本研究旨在证明,通过名为MCML的光子传输代码进行的光学光子蒙特卡罗模拟可以使用宏观蒙特卡罗(MMC)技术来加速。
对MCML进行修改,以纳入宏观蒙特卡罗辐射传输方法。原始的MCML使用散射、吸收、反射和折射物理原理,通过多层几何结构传输光学光子。该代码确定用户指定的分层几何结构的透射、反射和吸收。为了使代码运行得更快,MCML的MMC版本在均匀区域中使用大的多相互作用步长。这些大步长是预先计算并存储在一个包含许多步长、材料和光子能量的数据库中。MCML的MMC版本根据光子在几何结构中的当前位置,确定是使用大的MMC步长还是传统的蒙特卡罗方法。

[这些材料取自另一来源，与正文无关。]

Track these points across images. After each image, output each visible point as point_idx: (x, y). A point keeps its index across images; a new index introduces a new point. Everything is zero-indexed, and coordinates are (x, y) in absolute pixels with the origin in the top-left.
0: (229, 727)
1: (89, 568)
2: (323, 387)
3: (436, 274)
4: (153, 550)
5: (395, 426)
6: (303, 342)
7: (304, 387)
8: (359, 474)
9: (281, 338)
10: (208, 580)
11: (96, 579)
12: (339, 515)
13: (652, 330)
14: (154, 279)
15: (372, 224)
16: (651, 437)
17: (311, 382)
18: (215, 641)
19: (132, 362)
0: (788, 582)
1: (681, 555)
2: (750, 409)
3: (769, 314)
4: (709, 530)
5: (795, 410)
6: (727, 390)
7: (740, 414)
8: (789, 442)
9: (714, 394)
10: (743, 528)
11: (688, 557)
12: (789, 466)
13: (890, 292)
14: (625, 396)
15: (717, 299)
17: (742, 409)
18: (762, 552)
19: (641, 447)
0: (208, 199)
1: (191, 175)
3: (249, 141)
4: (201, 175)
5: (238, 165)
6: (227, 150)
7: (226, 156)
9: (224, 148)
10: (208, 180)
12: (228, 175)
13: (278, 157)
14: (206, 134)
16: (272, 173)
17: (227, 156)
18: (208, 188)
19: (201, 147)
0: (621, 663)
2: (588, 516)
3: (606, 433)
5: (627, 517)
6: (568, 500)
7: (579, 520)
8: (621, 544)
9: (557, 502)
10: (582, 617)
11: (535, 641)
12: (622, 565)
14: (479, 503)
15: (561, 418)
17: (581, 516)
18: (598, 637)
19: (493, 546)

针对一些简单的测试几何结构,对MCML的MMC版本与原始MCML代码进行了测试。还在光学光子建模中常用的解剖几何结构中进行了测试。这包括皮肤和颅骨几何结构。在每种情况下,每个代码的反射和透射结果相差不到0.5%。在大多数情况下,每个代码产生的吸收数据也相差不到0.5%,且差异从未超过2%。根据几何结构的不同,MCML的MMC版本每单位时间运行的粒子数是MCML的1至3倍。
将宏观蒙特卡罗方法应用于MCML可产生一个更快的代码,且不影响准确性。在相对于该区域光子平均散射长度较大的区域的几何结构中,速度提升最大。这项工作有可能加速光动力疗法和近红外光谱成像的光建模。